Wohnen und Mixed Use, Hotels holen auf
Die Mehrheit der befragten Finanzierer bevorzugt Bestandsimmobilien in guten Lagen, die stabile Cashflows bieten. Allerdings können sich auch 86 Prozent der Befragten vorstellen, ausgewählte Projektentwicklungen zu finanzieren. In der Praxis sehen wir aber, dass nur Projekte mit ausgeprägt soliden wirtschaftlichen Rahmenbedingungen finanziert werden.
81 Prozent der Befragten zeigen Interesse an Büros, 13 Prozentpunkte weniger als noch im Vorjahr.
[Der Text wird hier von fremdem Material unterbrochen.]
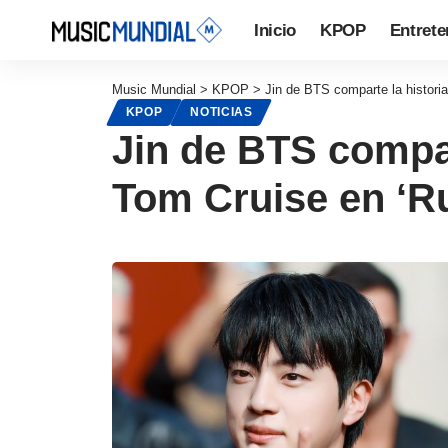
Inicio
KPOP
Entrete
Music Mundial
>
KPOP
>
Jin de BTS comparte la historia
KPOP
NOTICIAS
Jin de BTS compar
Tom Cruise en ‘Ru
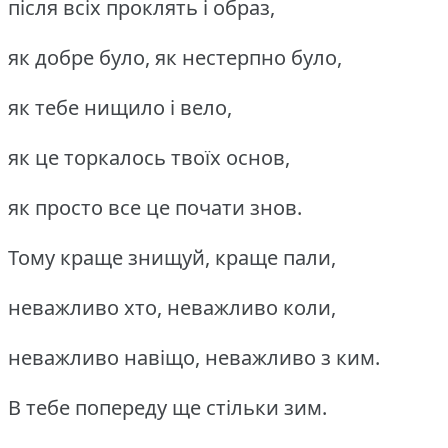
після всіх проклять і образ,
як добре було, як нестерпно було,
як тебе нищило і вело,
як це торкалось твоїх основ,
як просто все це почати знов.
Тому краще знищуй, краще пали,
неважливо хто, неважливо коли,
неважливо навіщо, неважливо з ким.
В тебе попереду ще стільки зим.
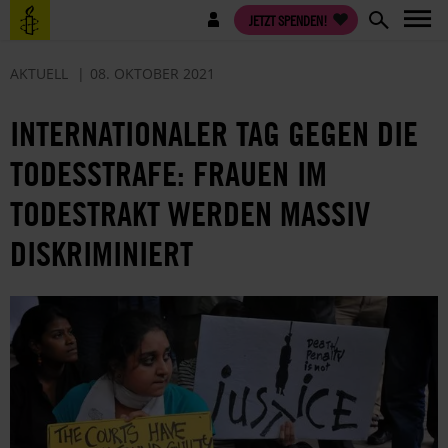
Direkt
Benutzermenü
JETZT SPENDEN!
zum
Inhalt
AKTUELL
08. OKTOBER 2021
INTERNATIONALER TAG GEGEN DIE
TODESSTRAFE: FRAUEN IM
TODESTRAKT WERDEN MASSIV
DISKRIMINIERT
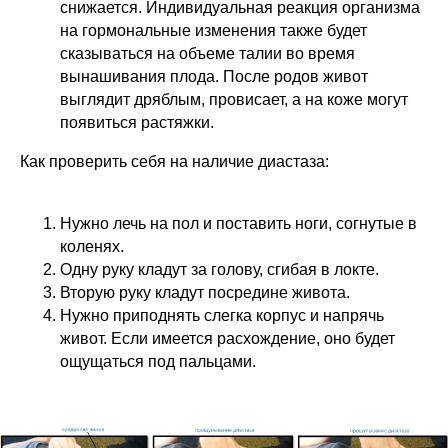
снижается. Индивидуальная реакция организма
на гормональные изменения также будет
сказываться на объеме талии во время
вынашивания плода. После родов живот
выглядит дряблым, провисает, а на коже могут
появиться растяжки.
Как проверить себя на наличие диастаза:
Нужно лечь на пол и поставить ноги, согнутые в
коленях.
Одну руку кладут за голову, сгибая в локте.
Вторую руку кладут посредине живота.
Нужно приподнять слегка корпус и напрячь
живот. Если имеется расхождение, оно будет
ощущаться под пальцами.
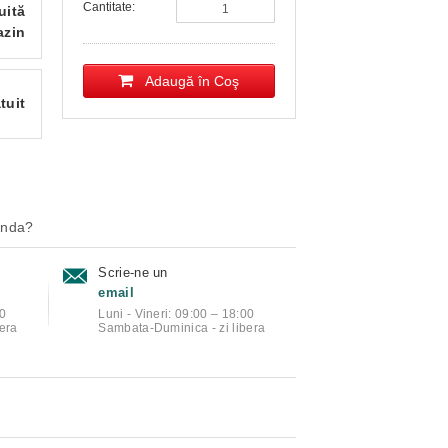
Cantitate:
uită
azin
Adaugă în Coş
tuit
anda?
Scrie-ne un
email
00
Luni - Vineri: 09:00 – 18:00
era
Sambata-Duminica - zi libera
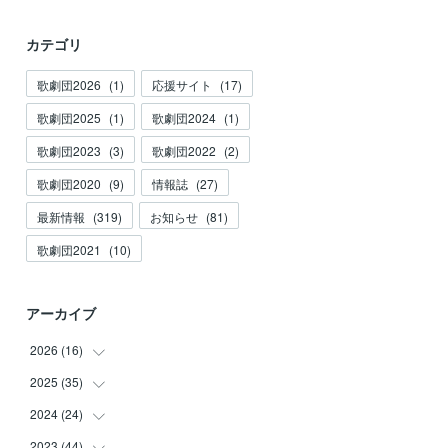
カテゴリ
歌劇団2026
(
1
)
応援サイト
(
17
)
歌劇団2025
(
1
)
歌劇団2024
(
1
)
歌劇団2023
(
3
)
歌劇団2022
(
2
)
歌劇団2020
(
9
)
情報誌
(
27
)
最新情報
(
319
)
お知らせ
(
81
)
歌劇団2021
(
10
)
アーカイブ
2026
(
16
)
2025
(
35
(
3
)
)
(
2
)
2024
(
24
(
3
)
)
(
2
)
(
2
)
2023
(
44
(
3
)
)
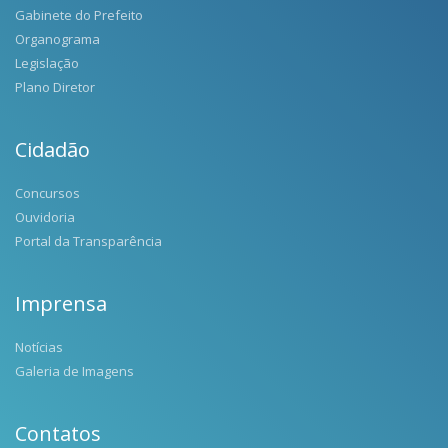
Gabinete do Prefeito
Organograma
Legislação
Plano Diretor
Cidadão
Concursos
Ouvidoria
Portal da Transparência
Imprensa
Notícias
Galeria de Imagens
Contatos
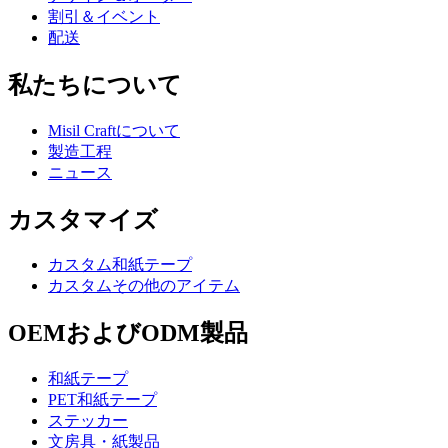
割引＆イベント
配送
私たちについて
Misil Craftについて
製造工程
ニュース
カスタマイズ
カスタム和紙テープ
カスタムその他のアイテム
OEMおよびODM製品
和紙テープ
PET和紙テープ
ステッカー
文房具・紙製品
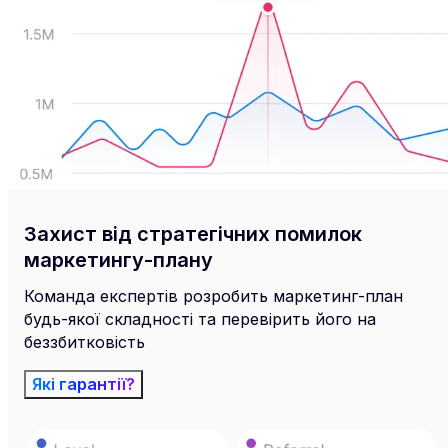
Захист від стратегічних помилок
маркетингу-плану
Команда експертів розробить маркетинг-план
будь-якої складності та перевірить його на
беззбитковість
Які гарантії?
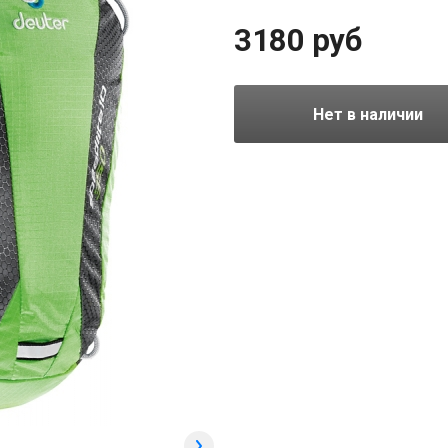
3180 руб
Нет в наличии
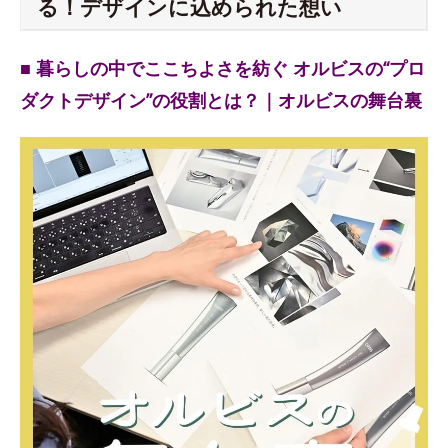
る！デザインに込められた想い
■ 暮らしの中でここちよさを紡ぐ オルビスの“プロ
ダクトデザイン”の役割とは？｜オルビスの舞台裏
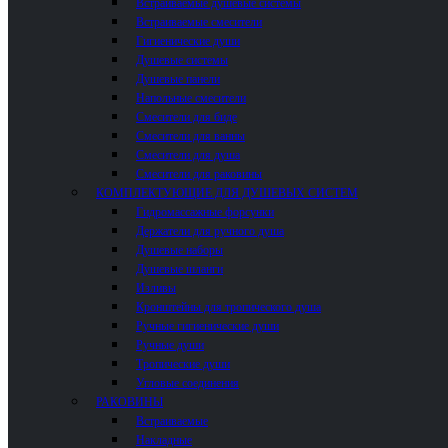
Встраиваемые душевые системы
Встраиваемые смесители
Гигиенические души
Душевые системы
Душевые панели
Напольные смесители
Смесители для биде
Смесители для ванны
Смесители для душа
Смесители для раковины
КОМПЛЕКТУЮЩИЕ ДЛЯ ДУШЕВЫХ СИСТЕМ
Гидромассажные форсунки
Держатели для ручного душа
Душевые наборы
Душевые шланги
Изливы
Кронштейны для тропического душа
Ручные гигиенические души
Ручные души
Тропические души
Угловые соединения
РАКОВИНЫ
Встраиваемые
Накладные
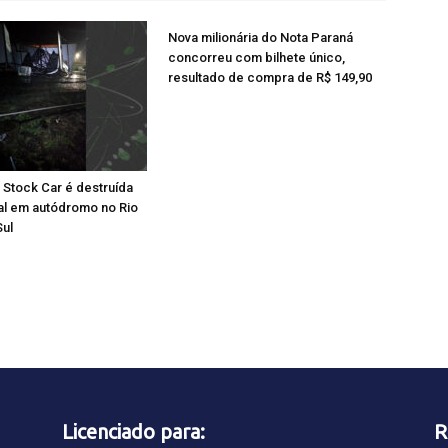
Nova milionária do Nota Paraná
concorreu com bilhete único,
resultado de compra de R$ 149,90
a Stock Car é destruída
al em autódromo no Rio
Sul
Licenciado para:
R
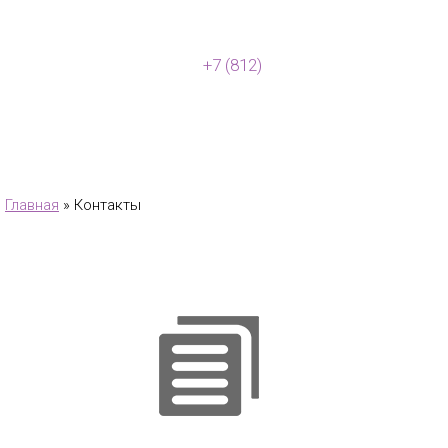
САНКТ-ПЕТЕРБУРГ
+7 (812)
448-80-10
Главная
Каталог
Маг
Главная
» Контакты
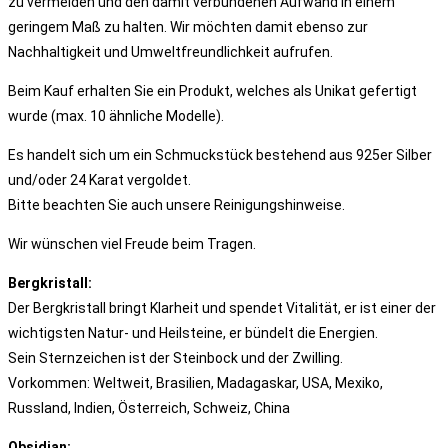
zu vermeiden und den damit verbundenen Aufwand in einem
geringem Maß zu halten. Wir möchten damit ebenso zur
Nachhaltigkeit und Umweltfreundlichkeit aufrufen.
Beim Kauf erhalten Sie ein Produkt, welches als Unikat gefertigt
wurde (max. 10 ähnliche Modelle).
Es handelt sich um ein Schmuckstück bestehend aus 925er Silber
und/oder 24 Karat vergoldet.
Bitte beachten Sie auch unsere Reinigungshinweise.
Wir wünschen viel Freude beim Tragen.
Bergkristall:
Der Bergkristall bringt Klarheit und spendet Vitalität, er ist einer der
wichtigsten Natur- und Heilsteine, er bündelt die Energien.
Sein Sternzeichen ist der Steinbock und der Zwilling.
Vorkommen: Weltweit, Brasilien, Madagaskar, USA, Mexiko,
Russland, Indien, Österreich, Schweiz, China
Obsidian:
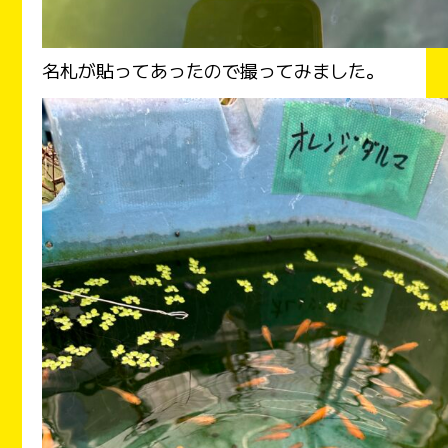
名札が貼ってあったので撮ってみました。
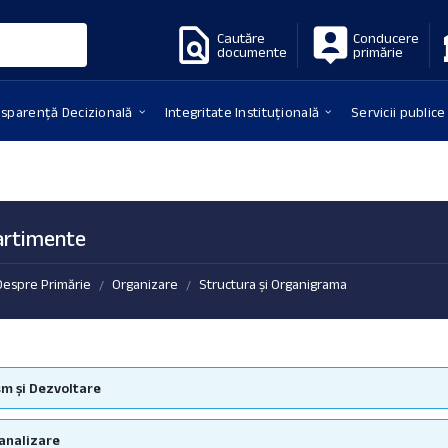
Cautăre
Conducere
documente
primărie
nsparență Decizională
Integritate Instituțională
Servicii publice
rtimente
Despre Primărie
Organizare
Structura și Organigrama
/
/
m și Dezvoltare
Canalizare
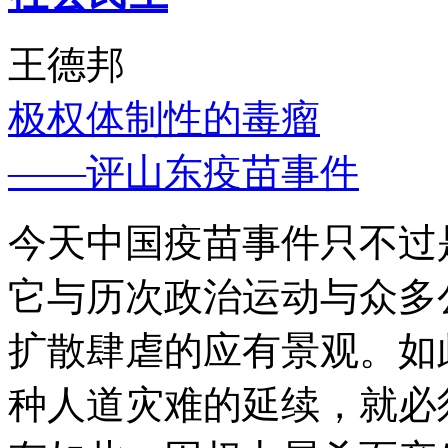
王德邦
极权体制性的毒瘤
——评山东疫苗事件
今天中国疫苗事件只不过
它与历次政治运动与众多
扩散肆虐的应有景观。如
种人道灾难的延续，就必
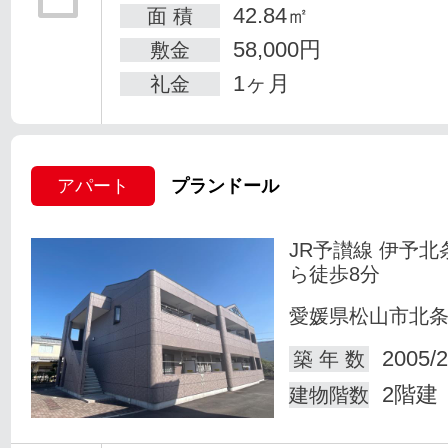
42.84㎡
面 積
58,000円
敷金
1ヶ月
礼金
アパート
プランドール
JR予讃線 伊予北
ら徒歩8分
愛媛県松山市北
2005/2
築 年 数
2階建
建物階数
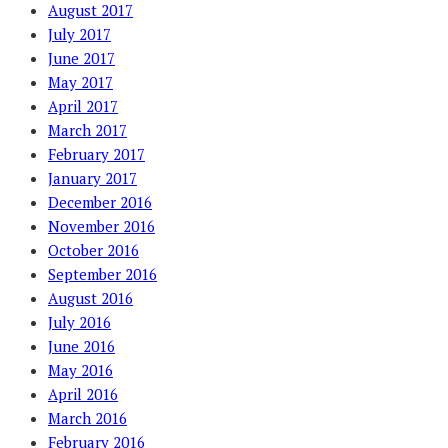
August 2017
July 2017
June 2017
May 2017
April 2017
March 2017
February 2017
January 2017
December 2016
November 2016
October 2016
September 2016
August 2016
July 2016
June 2016
May 2016
April 2016
March 2016
February 2016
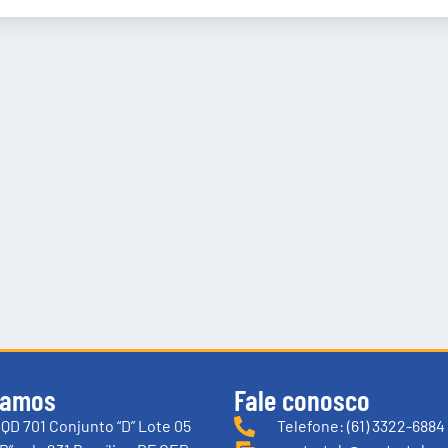
tamos
Fale conosco
QD 701 Conjunto “D” Lote 05
Telefone: (61) 3322-6884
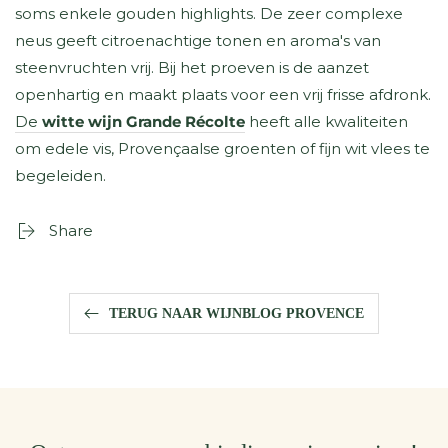
soms enkele gouden highlights. De zeer complexe
neus geeft citroenachtige tonen en aroma's van
steenvruchten vrij. Bij het proeven is de aanzet
openhartig en maakt plaats voor een vrij frisse afdronk.
De
witte wijn Grande Récolte
heeft alle kwaliteiten
om edele vis, Provençaalse groenten of fijn wit vlees te
begeleiden.
Share
TERUG NAAR WIJNBLOG PROVENCE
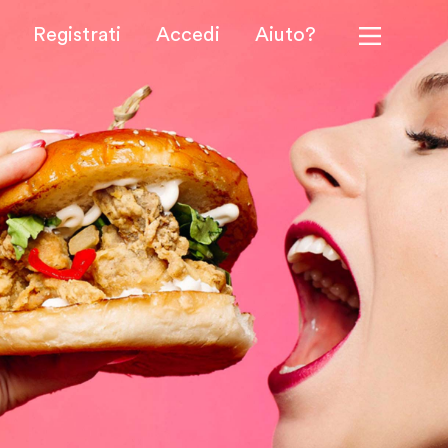
Registrati
Accedi
Aiuto?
Die Verunsicherung bezüglich Büroimmobilien bleibt – trotz des „Zurück ins Büro“-Trends. Und so sind auch nur noch Büros in Top-Lagen, die strenge ESG-Anforderungen erfüllen und gut vermietet sind, für alternative Finanzierer interessant. Die Assetklasse Hotel wird mit einem Plus von 15 Prozentpunkten im Vergleich zum Vorjahr deutlich beliebter.
Gefragt nach ihrer Finanzierungsbereitschaft hinsichtlich konkreter Standorte gaben alle Teilnehmer an, in A-Städten zu finanzieren, 91 Prozent auch in B-Städten. In C-Städten sind hingegen nur 67 Prozent aktiv, in D-Städten lediglich 53 Prozent. Internationale Kapitalgeber bevorzugen bekannte Großstädte. 81 Prozent der gaben an, sie finanzierten außerhalb Deutschlands Projekte, vor allem in West- und Nordeuropa.
73 Prozent der alternativen Senior-Finanzierer blicken positiv in die Zukunft. Sie erwarten eine steigende Nachfrage nach erstrangig besicherten Finanzierungen zu attraktiven Konditionen. Die aktuelle Marktsituation verschafft den Alternativen eine gute Ausgangslage. Die Zurückhaltung der Banken und deren schwer prognostizierbaren Bearbeitungszeiten spielt ihnen in die Karten. Wer über genügend Kapital und Ressourcen verfügt, kann sich in der derzeitigen Situation die besten Projekte aussuchen.